Work to be completed:
Answer these from the STO regulations text:
(a) What cap does Rule 504 set on issuing capital?
(b) For how long must audited accounts be shown under Regulation A+?
(c) Up to what amount can be raised under Regulation CF?
━━━ Text excerpt
Long story short, if you are looking to launch an STO in the US, the following regulations apply.

US securities law is quite strict. Option one is that you register your offering as a traditional public offering. The compliance is pretty tedious and time-consuming. There are, however, a few exemptions.

EXEMPTION UNDER REGULATION D: When you are exempted from registering under SEC or being regulated by it

You are governed by Rules 504, 506B and 506C.

Now, Rule 504 exempts you from registering yourself under SEC. You could pitch to any US investors under this one but it caps your issuing capital at 5 million.

Under 506(b), you can raise more capital as there’s no capping in place, but you are allowed to only pitch to accredited investors. An accredited investor is a person or an entity that is already registered under the SEC and as such is being regulated by it.

This comes with its own set of complications. As per the US securities law, to be able to apply for becoming an accredited investor, you either need to have a net worth of USD1 Million, or a reasonably high income of at least 200,000 USD per year.

This specifically limits your investor pool, but at the same time, it also protects you from becoming prey to money laundering and sophisticated white-collar financial crimes.

Rule 506(c) also provides no capping, but you can only apply to accredited investors and only up to 35 non-accredited investors. You’re also not allowed to do aggressive marketing or advertising for your token offering.

There is also a constant lock-in period for holding investment, and resale is restricted under Regulation D.

EXEMPTION UNDER REGULATION S: When you avoid the US altogether

You’ll still need to choose a country with strong regulation in force otherwise no one is going to invest in your STO simply because you dangle the carrot of an asset backed security. Investors need security as has been amply proved by the Bitconnect scam.

EXEMPTION UNDER REGULATION A+: When you can raise up to 50 Million and solicit to non-accredited investors

This one has been more popular because it does not carry a resale restriction. But, where the stakes are high, so is the compliance. It’s long and procedural to apply under this exemption.

The SEC requires you need to show audited accounts for over 2 years. Then, you need to file your offering and get it approved by the SEC before floating it.

EXEMPTION UNDER REGULATION CF (CROWD FUND): When you can raise up to 1.7Million with a simple procedure

This one is pretty straightforward and designed for small businesses to raise capital from within their communities.

To wrap it up, the US regulation clearly suggests that the exemptions are made with the intent to help small businesses grow and sophisticated asset-rich token offerings must be willing to make it through the long haul i.e. registering themselves with the SEC.

Contrary to the above, the European Union takes a more complicated approach towards STOs. Each member country has its own regulations built around the concept, but they all need to follow the basic guidelines laid down by their central governing body, EU Commission.

It has to be noted that European Commission has been pondering over releasing a definitive law on cryptocurrency for a long time, and this approach has rather stalled the laws on further developments in the crypto world, specifically those related to emerging concepts like STOs.
━━━━━━
━━━ Material supplied
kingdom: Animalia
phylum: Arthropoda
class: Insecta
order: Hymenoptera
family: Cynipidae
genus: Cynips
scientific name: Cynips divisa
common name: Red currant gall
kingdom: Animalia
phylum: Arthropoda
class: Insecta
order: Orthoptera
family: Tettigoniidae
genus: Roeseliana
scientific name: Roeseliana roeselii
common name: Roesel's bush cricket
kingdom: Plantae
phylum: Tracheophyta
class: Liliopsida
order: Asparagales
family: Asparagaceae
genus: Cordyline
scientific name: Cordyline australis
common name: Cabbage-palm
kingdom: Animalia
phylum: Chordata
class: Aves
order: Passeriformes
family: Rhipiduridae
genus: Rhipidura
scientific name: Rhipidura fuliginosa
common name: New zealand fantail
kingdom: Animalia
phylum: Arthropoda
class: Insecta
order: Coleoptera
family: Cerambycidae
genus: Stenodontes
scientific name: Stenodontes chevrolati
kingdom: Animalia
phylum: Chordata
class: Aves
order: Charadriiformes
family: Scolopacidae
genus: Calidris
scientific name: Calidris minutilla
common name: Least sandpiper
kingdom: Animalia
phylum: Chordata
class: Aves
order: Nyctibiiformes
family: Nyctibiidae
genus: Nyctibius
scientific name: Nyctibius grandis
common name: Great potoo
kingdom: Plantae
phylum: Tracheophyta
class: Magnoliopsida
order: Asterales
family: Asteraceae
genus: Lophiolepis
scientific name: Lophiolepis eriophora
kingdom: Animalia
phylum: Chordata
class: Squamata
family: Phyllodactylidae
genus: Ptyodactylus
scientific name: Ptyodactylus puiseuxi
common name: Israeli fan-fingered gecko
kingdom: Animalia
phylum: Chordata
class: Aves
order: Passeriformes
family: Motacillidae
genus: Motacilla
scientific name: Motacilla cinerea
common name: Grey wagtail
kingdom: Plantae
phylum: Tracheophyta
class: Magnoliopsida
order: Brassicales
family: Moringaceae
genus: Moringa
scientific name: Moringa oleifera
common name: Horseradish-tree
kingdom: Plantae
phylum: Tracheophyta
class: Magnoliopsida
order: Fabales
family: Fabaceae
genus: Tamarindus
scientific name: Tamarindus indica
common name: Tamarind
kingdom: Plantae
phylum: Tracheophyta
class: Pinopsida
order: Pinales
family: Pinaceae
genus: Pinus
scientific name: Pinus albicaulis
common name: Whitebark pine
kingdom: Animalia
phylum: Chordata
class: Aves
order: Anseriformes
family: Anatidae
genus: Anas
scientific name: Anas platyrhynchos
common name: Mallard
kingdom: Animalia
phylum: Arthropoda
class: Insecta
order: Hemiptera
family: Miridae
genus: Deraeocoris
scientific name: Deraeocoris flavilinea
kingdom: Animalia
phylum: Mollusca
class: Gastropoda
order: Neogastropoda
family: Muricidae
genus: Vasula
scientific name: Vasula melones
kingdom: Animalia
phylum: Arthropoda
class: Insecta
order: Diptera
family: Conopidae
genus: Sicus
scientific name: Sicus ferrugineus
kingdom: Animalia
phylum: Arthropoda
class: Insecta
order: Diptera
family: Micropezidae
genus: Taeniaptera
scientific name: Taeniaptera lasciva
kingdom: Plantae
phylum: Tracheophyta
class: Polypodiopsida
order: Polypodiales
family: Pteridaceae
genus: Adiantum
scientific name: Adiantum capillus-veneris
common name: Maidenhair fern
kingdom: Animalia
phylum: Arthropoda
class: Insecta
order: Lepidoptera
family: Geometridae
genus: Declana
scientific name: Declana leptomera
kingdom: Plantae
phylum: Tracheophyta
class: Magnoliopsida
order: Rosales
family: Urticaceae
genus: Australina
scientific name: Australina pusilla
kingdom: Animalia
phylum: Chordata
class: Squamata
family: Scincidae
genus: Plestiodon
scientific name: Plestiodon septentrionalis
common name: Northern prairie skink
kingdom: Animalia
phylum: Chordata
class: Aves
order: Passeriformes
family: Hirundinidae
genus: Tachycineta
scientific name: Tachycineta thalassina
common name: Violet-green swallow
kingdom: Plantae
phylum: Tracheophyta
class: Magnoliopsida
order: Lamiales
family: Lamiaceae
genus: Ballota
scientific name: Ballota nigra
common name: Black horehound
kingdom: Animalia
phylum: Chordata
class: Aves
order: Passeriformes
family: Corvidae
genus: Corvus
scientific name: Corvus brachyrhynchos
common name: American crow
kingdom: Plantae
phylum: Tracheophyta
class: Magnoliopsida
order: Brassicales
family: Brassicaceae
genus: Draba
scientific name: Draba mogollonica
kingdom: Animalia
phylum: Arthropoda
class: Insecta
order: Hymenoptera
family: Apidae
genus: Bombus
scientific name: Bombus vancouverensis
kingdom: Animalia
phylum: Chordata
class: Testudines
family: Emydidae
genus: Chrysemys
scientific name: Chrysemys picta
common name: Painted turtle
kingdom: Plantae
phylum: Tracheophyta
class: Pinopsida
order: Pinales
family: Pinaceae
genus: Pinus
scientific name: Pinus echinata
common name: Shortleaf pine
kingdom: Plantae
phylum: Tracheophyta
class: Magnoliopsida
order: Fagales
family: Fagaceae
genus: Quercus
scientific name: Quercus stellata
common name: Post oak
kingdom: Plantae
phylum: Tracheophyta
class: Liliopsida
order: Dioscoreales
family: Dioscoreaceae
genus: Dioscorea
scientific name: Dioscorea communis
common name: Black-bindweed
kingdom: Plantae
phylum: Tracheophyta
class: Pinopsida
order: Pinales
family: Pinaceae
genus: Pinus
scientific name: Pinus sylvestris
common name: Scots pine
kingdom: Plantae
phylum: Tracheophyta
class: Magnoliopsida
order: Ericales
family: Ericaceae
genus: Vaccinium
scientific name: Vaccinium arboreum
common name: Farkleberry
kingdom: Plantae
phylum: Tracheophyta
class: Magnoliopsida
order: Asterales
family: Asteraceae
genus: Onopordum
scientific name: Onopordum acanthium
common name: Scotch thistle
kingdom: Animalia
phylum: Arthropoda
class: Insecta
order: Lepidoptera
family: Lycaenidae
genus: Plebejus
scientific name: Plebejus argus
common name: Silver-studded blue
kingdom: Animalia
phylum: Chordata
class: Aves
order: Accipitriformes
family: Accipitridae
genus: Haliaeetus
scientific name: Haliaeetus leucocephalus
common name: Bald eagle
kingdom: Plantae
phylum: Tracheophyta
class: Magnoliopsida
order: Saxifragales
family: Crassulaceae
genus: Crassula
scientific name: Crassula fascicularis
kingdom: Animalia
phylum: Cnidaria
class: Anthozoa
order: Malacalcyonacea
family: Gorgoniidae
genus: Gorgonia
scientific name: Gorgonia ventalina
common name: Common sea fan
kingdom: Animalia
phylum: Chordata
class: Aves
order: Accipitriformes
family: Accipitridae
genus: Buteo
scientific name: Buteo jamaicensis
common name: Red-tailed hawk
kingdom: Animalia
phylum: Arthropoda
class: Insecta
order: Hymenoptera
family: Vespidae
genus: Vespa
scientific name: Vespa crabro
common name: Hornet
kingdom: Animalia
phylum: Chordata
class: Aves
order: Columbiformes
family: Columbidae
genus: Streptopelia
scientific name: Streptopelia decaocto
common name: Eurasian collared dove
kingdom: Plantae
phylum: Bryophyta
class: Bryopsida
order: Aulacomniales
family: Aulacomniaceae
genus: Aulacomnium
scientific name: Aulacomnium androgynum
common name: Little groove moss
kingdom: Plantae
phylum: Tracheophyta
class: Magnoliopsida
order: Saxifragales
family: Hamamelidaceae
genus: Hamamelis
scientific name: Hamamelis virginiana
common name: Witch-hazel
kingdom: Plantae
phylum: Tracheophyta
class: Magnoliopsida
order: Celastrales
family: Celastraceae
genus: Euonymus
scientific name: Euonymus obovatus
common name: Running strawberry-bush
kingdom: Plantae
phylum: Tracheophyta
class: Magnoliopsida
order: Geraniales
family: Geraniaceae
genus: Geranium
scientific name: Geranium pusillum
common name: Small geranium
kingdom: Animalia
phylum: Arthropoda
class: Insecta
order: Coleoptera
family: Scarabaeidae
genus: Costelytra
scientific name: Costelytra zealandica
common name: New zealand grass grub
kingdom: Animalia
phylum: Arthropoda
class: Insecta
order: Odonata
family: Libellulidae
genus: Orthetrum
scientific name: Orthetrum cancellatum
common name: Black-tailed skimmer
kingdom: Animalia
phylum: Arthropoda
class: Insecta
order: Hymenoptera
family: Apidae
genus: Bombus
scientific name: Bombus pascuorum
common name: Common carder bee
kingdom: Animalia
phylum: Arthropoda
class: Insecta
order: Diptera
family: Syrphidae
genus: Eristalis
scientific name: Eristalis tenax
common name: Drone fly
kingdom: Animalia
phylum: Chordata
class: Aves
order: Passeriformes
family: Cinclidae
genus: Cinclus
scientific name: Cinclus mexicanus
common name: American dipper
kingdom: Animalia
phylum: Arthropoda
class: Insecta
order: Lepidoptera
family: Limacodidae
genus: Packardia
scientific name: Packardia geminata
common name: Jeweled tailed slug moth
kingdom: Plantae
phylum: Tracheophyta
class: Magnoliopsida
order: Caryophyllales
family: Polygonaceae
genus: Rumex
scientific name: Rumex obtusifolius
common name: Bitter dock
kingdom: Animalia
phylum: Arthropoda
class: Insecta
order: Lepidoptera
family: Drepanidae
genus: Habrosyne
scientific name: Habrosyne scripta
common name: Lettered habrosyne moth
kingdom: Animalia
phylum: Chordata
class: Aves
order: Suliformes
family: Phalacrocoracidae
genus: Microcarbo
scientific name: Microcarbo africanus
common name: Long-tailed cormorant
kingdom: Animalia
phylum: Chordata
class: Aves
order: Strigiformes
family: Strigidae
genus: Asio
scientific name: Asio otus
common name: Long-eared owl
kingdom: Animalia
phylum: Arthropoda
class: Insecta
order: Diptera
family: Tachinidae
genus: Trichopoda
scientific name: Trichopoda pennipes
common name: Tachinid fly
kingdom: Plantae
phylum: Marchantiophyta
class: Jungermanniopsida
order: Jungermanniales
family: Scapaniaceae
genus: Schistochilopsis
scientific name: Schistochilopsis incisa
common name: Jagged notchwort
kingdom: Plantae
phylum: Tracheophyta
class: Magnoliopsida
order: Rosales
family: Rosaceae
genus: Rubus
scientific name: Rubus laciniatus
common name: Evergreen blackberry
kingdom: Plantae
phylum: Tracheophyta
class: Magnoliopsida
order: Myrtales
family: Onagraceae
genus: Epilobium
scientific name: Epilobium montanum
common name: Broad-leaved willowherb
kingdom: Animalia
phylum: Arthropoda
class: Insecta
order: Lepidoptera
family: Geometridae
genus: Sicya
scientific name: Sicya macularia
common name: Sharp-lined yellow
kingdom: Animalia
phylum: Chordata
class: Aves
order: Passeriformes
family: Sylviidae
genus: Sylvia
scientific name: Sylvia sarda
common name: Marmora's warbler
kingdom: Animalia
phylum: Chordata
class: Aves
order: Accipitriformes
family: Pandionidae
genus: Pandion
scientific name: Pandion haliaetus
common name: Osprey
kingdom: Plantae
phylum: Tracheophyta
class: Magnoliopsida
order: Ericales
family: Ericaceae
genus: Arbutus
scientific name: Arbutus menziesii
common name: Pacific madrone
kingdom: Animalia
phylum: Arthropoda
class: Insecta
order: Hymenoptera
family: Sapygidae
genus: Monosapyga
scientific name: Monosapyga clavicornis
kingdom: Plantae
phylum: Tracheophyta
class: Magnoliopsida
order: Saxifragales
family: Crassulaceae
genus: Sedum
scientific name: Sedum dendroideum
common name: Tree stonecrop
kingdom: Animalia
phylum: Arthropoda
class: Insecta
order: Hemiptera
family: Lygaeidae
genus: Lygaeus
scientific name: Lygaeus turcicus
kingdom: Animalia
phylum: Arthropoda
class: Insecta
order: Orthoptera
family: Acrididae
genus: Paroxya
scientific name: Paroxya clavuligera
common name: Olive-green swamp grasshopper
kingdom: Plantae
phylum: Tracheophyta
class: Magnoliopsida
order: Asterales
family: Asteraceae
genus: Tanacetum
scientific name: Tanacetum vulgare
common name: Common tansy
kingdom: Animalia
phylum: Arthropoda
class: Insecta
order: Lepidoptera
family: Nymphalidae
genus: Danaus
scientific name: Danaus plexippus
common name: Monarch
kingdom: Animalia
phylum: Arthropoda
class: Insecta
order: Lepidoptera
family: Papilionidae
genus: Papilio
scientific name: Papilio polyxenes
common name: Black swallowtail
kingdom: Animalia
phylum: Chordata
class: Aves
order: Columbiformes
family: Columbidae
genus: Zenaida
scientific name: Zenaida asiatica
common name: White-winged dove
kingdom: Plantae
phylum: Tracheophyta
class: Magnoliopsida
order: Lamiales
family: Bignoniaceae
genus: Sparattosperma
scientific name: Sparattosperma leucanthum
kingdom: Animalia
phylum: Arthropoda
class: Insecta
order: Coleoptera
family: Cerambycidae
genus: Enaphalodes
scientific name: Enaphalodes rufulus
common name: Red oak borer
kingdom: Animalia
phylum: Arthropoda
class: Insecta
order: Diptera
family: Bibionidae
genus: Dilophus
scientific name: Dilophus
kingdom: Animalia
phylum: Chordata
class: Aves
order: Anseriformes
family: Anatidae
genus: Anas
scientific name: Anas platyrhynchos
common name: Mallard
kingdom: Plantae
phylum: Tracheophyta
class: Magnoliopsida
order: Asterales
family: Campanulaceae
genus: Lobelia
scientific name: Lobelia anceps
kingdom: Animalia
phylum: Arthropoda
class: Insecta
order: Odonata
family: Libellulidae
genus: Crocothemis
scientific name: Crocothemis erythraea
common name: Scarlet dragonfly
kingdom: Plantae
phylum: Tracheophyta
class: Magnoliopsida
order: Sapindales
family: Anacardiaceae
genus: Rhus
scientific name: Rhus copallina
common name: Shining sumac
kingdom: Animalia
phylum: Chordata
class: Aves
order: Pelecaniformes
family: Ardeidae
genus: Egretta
━━━━━━
Problem solution:
(a) 5 million
(b) Over 2 years
(c) 1.7 million